Maybe it’s this part of the job, Boba Fett thought to himself,
that’s the worst. Tracking someone
down, pursuing
him the width of the galaxy,
capturing, transporting, killing anyone who had to be killed in order to get the job done-those things were all cold pleasures, to be savored as tests and confirmations of his own skills. Dealing with any of the clients, whether it was a matter of direct negotiation such as with the Empire’s Lord Vader or a sleaze mountain such as Jabba the Hutt, or a third-party negotiation with a middle entity such as Kud’ar Mub’at, was more repellent than satisfying. It always turned out to be the same thing, every time. They never want to pay up, brooded Fett. They always want the merchandise; they just never want to pan with their credits in exchange. With Hutts, it was always an emotional issue, at least at the start. Their megalo-maniacal rages at any perceived sign of disloyalty led them to post huge, eye-popping bounties; later, when they had simmered down a bit, the Hutts’ natural coldblooded greed kicked in and they tried to take the prices down. The members of the so-called Bounty Hunters Guild would accept a fraction of an original bounty, sometimes as low as ten percent. That was one of the reasons that Boba Fett despised them: he had never taken a credit less than the agreed-upon sum, and had no intention of starting.
“I have other business to take care of,” said Boba Fett. That was true. The galaxy was wide, with lots of dark nooks and crannies, remote worlds and even entire planetary systems that could serve as hiding places. And there were always those entities with reasons to hide, either to save their epidermis from Emperor Palpatine’s coruscating wrath or to clutch in their sweating hands the meager piles of credits they had managed to pry out of Jabba’s coffers.
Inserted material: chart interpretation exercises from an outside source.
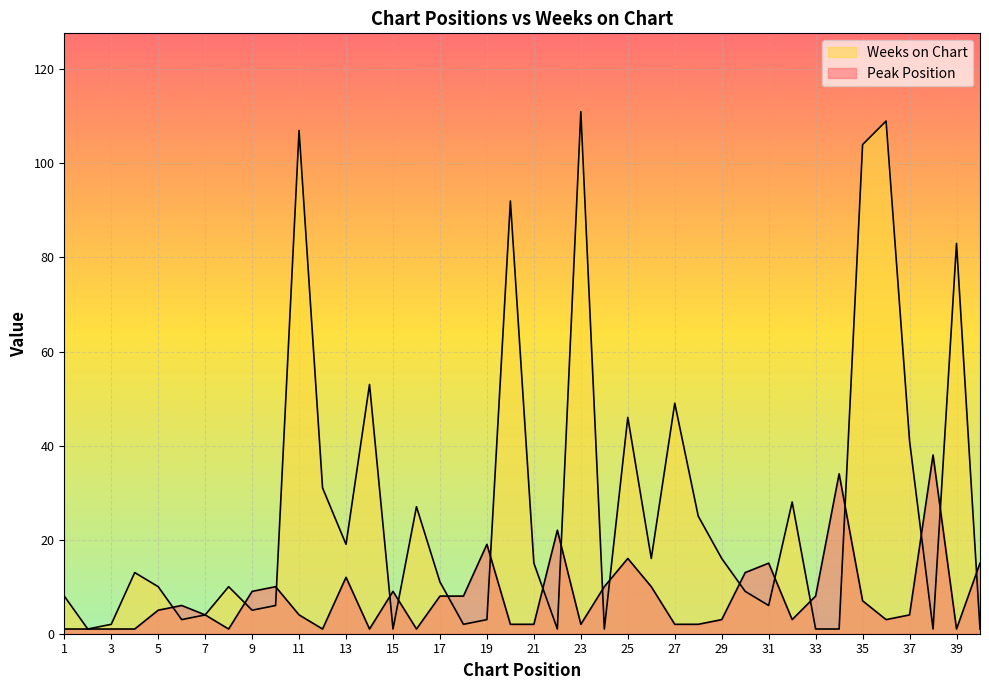

Which series has the largest total across all categories?

Weeks on Chart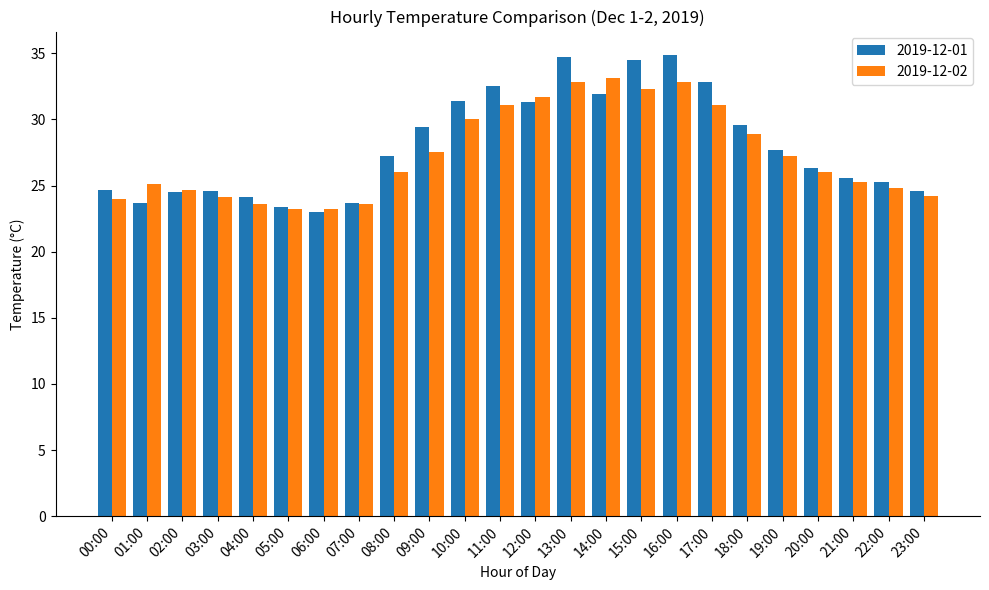

Between 01:00 and 13:00, which series saw the biggest shift?

2019-12-01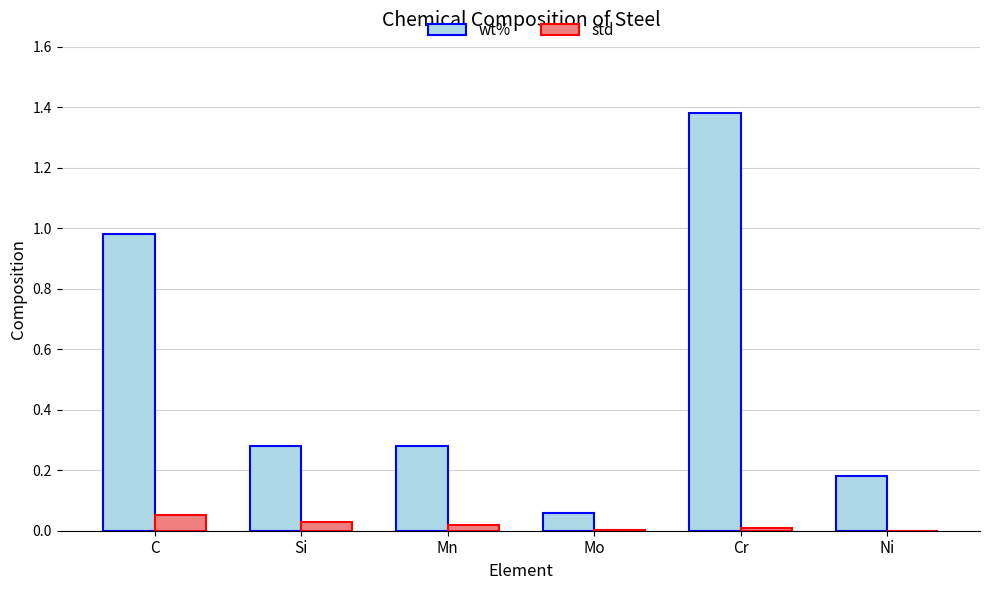

At which category does the chart reach its peak across all series?

Cr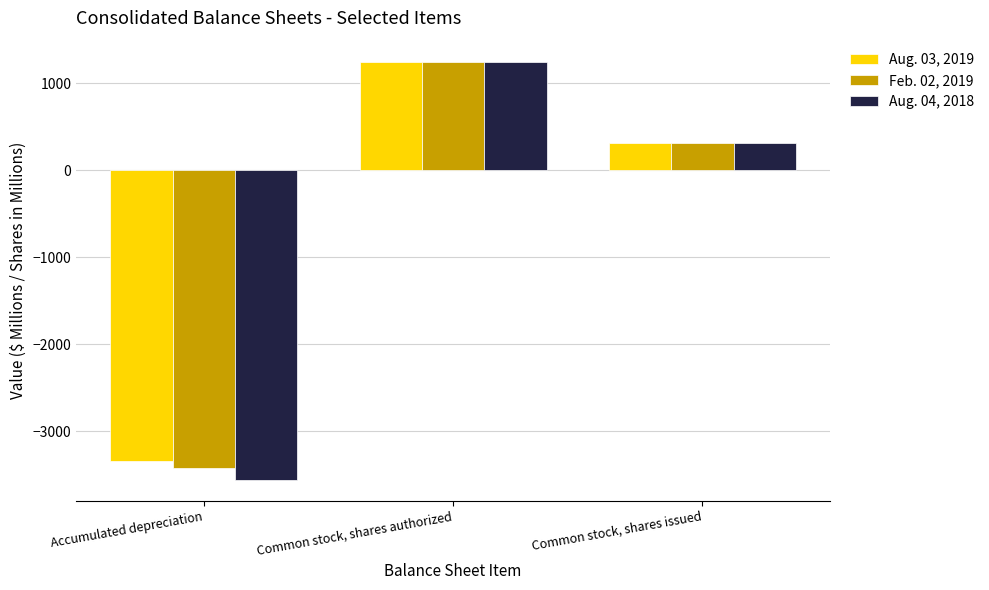

What is the value of the Aug. 04, 2018 bar at the 1st from the left?

-3556.0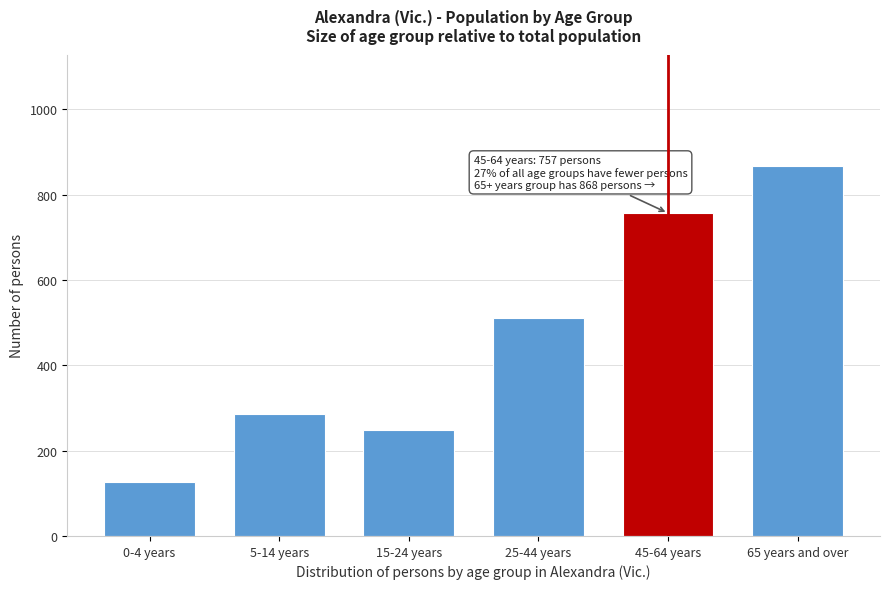

Reading right to left, transcribe all the data shown in this chart.

65 years and over=868	45-64 years=757	25-44 years=510	15-24 years=249	5-14 years=285	0-4 years=126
Even with as much “business” as Boba Fett handled, there were still plenty of scraps left for the Guild to dole out to its members, the small stuff that he couldn’t be bothered with. But the longer that Kud’ar Mub’at needlessly detained him here, cackling and wheezing at him inside the tangled corridors of its own expanded brain, the greater the chance that some hustling Guild member would be able to snatch some prize bounty away from him. That notion would have infuriated Fett, if any such word of passion could have been applied to the coldly unfeeling logic that dictated his actions. As it was, he let his masked gaze rest upon Kud’ar Mub’at’s insectile face like the sharp point of a bladed weapon. “Pay me, and I won’t detain you from your own … business.”